___ Excerpt provided ___

5 august 2000

it's been a while

 

The truth is that i rebuilt my computer a few days ago. It's too hot in the room where my Macintosh is, so i'm giving it a well earned vacation until this autumn. Meanwhile i nuked Win 98 and installed Win 2K Professional. If you were thinking of doing the same, it's a relatively safe move with the exception of some programs that don't seem to jive with the new environment. Generally speaking developers are working very hard to accommodate this problem and new patches are released every day. But i'll take my Macintosh on any day of the week that ends with the letter "y".

In regards to the last show, Turnoffs, Pet Peeves and Annoyances, Chris asked me what some of mine were. I knew someone was going to ask and i'll be damned if i didn't take about 5 minutes and scribble down some of my thoughts.

From the top of my head all i could think of were:

  • plucked eyebrows -and/ or-
  • wookie bush

On the first one, plucked eyebrows, women who tear, mangle and torture their eyebrows to the point of where all they have are these wispy arches of hair over their eyes, it makes them look like some sort of mechanical, processed bimbo. Eyes are so very very important and quite frankly, one of the most sensual things a woman can (potentially) have. Yes, i'm partial. I like eyes, i like hips, i like big round bottoms, i like a woman with raven hair, brown eyes, freckles and if she wears glasses, i'll probably take her home. Granted, there's nothing sexy about a monobrow whether it be on Eric Lindros, Brooke Shields or my favorite monobrow dunderpate as of late, Super Greg. In other words, moderation and presentation are key. Speaking of inordinate amounts of hair, the other pet peeve i mentioned, Wookie Bush, is just a euphemism for women who refuse to "mow their lawn", if you know what i mean and i think that you do. There isn't much nastier in this world than to get hot and heavy with a date and only to find that she's got an Amazonian Rainforest expanse of nastacular hair from thigh to thigh. It is inconsiderate, it looks nasty (though it is not technically unhygienic) and frankly, if i wanted to go stick my tongue (among other things) into something big dark and hairy, i'd go around humping a handful of iron wool. And guys... do you really think that a woman wants to look at your willy while it's turtled away in a bed of untamed wilderness and your precious nutsaq has the texture of a tennis ball? (free hint from Shellito: No. No she does not like this)

Now to be fair, there are those who relish the days of the 70's when a woman wore a bikini, it looked like a nest of tribbles were trying to escape from her groin. And that's okay if you're into big untamed hairy monsters like that. Just to be fair to you, check out Hair to Stay.

___

Work order → Reproduce the passage of the journal entry between "In regards to" and "of my thoughts.", inclusive, changing "scribble" to "jot".

___ Record set ___

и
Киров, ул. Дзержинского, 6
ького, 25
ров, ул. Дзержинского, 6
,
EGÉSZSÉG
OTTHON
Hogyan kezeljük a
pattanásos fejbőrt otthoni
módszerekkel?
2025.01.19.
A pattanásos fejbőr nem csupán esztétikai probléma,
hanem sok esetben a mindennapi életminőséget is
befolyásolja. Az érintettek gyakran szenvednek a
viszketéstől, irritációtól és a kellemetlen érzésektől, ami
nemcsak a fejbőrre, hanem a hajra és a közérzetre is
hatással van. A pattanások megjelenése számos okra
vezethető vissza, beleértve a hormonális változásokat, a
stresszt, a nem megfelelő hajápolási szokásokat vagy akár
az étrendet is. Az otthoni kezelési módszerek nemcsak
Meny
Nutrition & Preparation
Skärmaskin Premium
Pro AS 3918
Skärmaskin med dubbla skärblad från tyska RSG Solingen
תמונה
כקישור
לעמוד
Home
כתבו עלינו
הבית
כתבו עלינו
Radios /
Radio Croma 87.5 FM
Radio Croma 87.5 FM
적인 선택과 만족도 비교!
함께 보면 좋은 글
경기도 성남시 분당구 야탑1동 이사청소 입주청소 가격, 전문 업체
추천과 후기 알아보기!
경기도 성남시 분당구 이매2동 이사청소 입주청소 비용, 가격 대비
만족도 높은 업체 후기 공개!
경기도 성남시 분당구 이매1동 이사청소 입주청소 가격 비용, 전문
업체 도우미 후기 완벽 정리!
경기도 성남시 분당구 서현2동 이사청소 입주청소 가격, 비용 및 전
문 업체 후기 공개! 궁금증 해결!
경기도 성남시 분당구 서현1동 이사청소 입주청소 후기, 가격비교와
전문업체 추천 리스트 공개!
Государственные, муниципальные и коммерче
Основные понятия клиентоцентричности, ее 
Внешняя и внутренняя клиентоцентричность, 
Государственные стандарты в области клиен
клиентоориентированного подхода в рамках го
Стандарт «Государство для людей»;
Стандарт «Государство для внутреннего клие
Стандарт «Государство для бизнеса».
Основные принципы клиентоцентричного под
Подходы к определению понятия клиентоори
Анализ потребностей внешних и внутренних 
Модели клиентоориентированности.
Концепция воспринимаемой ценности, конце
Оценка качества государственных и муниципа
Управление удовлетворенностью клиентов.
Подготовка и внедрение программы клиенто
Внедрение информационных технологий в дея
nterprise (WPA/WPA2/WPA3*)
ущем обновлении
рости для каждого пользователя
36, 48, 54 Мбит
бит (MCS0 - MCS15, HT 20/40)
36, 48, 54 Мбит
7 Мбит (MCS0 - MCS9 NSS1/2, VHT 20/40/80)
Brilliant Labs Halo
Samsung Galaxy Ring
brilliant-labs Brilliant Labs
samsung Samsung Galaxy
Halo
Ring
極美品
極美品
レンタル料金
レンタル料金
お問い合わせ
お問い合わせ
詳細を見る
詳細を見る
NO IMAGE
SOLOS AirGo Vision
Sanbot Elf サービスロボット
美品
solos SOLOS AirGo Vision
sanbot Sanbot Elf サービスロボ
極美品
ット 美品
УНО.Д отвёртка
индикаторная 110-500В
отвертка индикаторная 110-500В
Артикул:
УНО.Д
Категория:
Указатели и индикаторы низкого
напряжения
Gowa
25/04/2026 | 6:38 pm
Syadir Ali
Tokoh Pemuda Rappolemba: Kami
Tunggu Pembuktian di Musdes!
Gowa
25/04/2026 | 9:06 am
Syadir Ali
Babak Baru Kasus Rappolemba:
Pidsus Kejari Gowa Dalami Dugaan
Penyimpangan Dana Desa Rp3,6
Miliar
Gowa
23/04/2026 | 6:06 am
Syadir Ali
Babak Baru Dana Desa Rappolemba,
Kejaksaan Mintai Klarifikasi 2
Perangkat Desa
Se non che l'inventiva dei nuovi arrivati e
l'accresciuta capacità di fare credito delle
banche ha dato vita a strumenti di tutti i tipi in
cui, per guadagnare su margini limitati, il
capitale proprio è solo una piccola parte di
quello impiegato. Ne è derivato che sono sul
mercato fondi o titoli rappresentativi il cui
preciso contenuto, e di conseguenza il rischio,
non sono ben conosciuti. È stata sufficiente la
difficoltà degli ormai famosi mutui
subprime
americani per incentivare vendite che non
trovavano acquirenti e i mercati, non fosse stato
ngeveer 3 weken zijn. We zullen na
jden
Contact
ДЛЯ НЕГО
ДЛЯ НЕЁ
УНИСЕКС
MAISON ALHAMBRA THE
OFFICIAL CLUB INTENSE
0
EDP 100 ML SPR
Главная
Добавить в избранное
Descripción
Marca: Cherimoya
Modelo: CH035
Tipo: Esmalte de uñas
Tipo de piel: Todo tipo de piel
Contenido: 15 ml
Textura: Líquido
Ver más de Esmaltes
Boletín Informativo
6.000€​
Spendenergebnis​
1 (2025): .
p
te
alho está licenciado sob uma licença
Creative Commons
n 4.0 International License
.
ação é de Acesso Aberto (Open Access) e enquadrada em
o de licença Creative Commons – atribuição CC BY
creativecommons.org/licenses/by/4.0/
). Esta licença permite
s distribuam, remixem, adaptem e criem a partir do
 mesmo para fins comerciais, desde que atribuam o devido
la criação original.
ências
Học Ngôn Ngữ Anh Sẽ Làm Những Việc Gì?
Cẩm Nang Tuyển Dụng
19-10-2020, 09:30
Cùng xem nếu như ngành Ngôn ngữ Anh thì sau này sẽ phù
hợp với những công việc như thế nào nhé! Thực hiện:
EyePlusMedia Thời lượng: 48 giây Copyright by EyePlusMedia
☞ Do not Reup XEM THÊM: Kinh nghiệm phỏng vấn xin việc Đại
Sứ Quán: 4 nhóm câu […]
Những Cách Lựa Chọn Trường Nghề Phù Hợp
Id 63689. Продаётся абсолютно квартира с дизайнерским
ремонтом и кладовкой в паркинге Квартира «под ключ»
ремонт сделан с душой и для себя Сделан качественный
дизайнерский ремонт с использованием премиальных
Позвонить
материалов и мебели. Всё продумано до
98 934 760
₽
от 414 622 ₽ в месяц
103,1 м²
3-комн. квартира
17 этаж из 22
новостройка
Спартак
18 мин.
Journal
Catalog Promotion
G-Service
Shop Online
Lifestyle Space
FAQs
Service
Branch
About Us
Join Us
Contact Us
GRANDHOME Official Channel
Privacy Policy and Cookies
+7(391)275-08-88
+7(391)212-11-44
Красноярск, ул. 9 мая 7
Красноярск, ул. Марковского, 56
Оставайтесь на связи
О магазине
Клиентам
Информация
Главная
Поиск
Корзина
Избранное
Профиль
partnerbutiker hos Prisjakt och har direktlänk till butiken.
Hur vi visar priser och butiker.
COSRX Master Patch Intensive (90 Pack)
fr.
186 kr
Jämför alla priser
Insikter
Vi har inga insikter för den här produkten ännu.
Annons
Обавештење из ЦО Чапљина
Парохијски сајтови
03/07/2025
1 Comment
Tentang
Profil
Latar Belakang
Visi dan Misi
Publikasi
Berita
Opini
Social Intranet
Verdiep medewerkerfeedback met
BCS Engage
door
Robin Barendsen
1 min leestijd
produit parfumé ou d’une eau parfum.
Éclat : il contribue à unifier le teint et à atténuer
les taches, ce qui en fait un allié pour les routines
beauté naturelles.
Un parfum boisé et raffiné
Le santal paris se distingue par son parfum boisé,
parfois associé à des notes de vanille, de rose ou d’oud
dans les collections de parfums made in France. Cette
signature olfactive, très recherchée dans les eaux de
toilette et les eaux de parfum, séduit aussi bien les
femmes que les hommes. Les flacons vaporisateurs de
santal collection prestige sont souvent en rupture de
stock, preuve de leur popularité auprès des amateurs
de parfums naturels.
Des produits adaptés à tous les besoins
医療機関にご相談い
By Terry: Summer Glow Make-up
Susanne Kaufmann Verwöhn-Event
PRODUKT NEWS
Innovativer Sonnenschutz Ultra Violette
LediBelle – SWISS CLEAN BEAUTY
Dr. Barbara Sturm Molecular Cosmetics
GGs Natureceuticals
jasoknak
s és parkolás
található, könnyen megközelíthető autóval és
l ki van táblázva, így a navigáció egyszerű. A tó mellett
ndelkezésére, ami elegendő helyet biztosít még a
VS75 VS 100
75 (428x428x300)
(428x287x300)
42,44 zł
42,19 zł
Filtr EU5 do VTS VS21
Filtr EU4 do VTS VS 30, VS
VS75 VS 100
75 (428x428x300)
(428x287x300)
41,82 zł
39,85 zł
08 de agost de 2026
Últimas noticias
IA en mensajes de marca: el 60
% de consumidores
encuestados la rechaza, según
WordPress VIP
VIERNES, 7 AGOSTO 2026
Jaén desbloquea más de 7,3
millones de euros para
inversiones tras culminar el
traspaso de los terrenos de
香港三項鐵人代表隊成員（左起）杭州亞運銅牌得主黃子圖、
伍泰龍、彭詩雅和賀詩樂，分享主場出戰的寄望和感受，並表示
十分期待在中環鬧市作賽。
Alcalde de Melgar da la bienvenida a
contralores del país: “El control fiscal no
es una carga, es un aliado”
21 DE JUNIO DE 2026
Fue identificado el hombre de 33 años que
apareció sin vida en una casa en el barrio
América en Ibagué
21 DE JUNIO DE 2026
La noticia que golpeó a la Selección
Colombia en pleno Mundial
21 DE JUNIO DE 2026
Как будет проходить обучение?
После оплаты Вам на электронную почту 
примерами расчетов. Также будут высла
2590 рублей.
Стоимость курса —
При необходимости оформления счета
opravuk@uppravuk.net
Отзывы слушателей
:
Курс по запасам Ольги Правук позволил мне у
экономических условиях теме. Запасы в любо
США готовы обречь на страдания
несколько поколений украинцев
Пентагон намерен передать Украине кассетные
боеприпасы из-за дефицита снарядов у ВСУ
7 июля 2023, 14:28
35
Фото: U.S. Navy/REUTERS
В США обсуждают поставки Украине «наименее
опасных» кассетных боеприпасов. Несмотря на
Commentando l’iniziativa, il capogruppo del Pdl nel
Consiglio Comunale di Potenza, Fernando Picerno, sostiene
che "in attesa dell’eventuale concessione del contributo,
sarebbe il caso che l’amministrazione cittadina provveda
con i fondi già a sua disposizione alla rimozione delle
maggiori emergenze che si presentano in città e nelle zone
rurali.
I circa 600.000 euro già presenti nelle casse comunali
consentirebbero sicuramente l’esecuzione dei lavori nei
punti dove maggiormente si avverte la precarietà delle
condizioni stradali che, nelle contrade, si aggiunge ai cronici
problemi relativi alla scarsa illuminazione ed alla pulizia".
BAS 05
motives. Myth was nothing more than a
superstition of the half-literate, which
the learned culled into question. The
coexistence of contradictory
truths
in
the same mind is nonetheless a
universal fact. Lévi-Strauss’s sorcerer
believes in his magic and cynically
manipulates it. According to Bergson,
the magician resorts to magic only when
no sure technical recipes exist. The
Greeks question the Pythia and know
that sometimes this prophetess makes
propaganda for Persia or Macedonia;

___

Answer to this problem →
In regards to the last show, Turnoffs, Pet Peeves and Annoyances, Chris asked me what some of mine were. I knew someone was going to ask and i'll be damned if i didn't take about 5 minutes and jot down some of my thoughts.